Problem:
Please return every line of the records below that holds the word "white".

Input for this task:
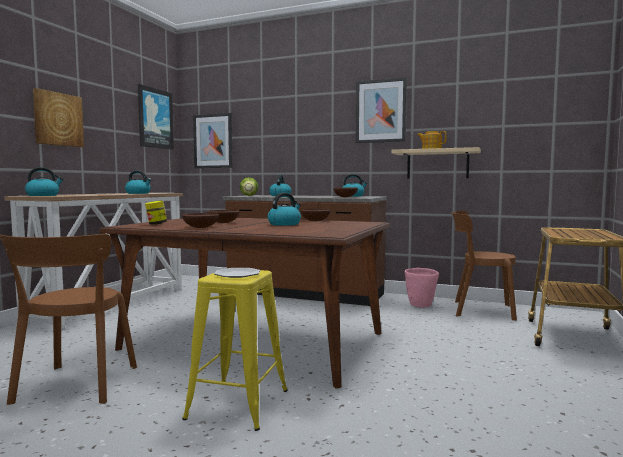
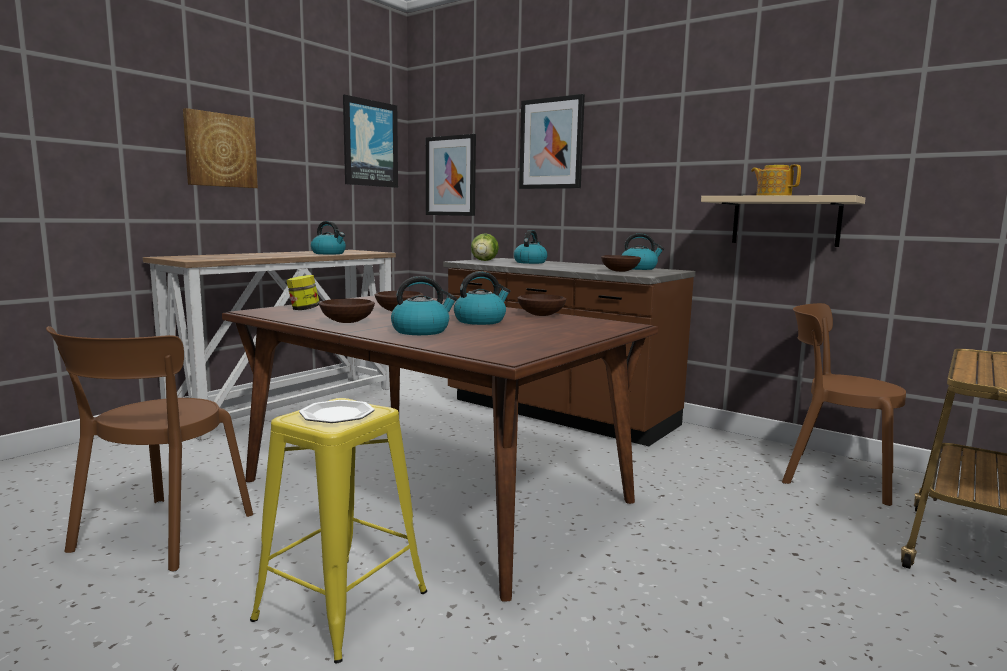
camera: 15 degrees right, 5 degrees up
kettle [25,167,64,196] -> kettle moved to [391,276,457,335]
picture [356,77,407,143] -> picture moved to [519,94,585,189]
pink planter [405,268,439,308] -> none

* * *

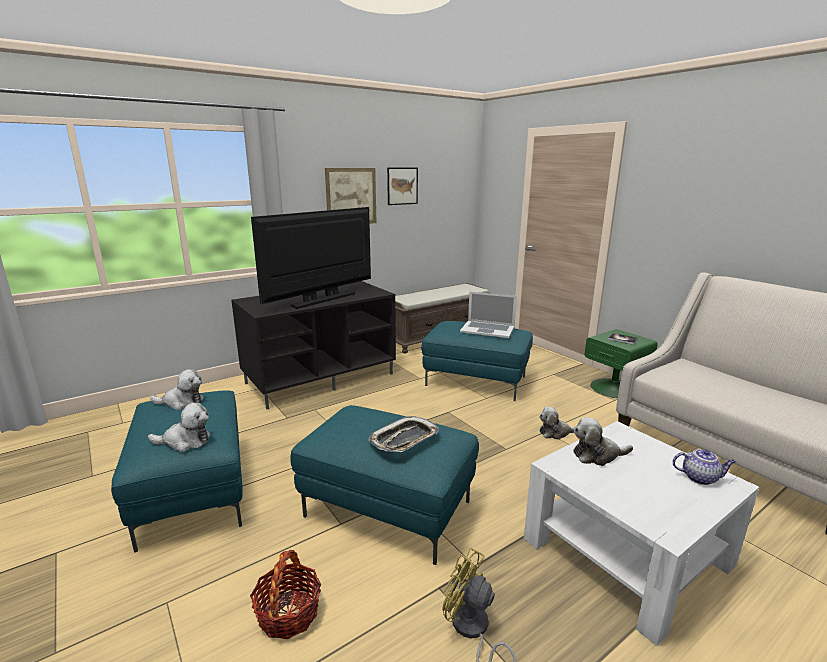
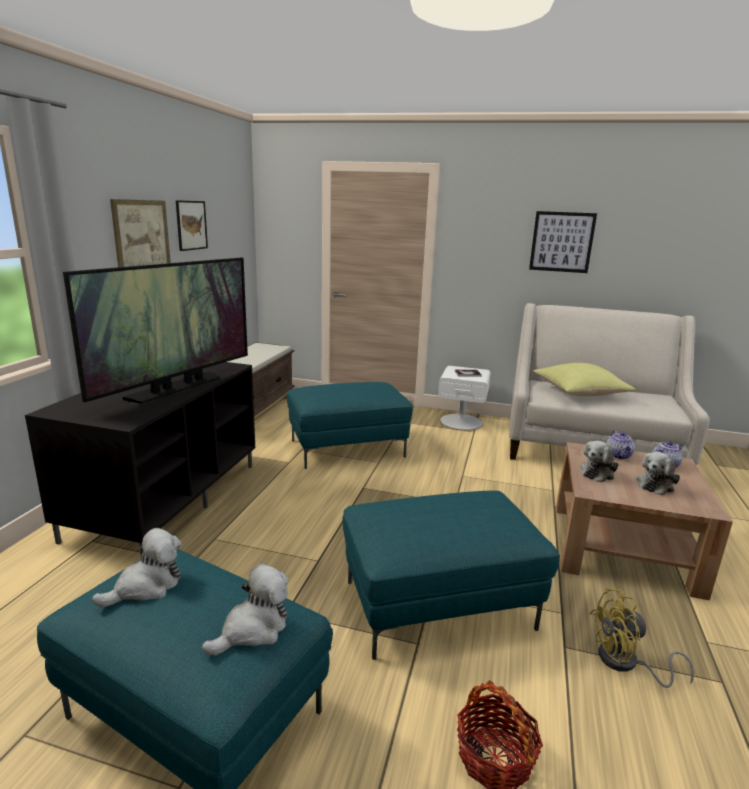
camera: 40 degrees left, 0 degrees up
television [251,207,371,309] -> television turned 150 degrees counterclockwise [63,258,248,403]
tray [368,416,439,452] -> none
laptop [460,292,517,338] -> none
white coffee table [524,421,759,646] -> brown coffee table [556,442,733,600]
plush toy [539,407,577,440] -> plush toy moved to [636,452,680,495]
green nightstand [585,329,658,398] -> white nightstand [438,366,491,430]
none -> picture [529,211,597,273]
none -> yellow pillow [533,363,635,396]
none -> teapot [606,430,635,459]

Response area:
white coffee table [524,421,759,646] -> brown coffee table [556,442,733,600]
green nightstand [585,329,658,398] -> white nightstand [438,366,491,430]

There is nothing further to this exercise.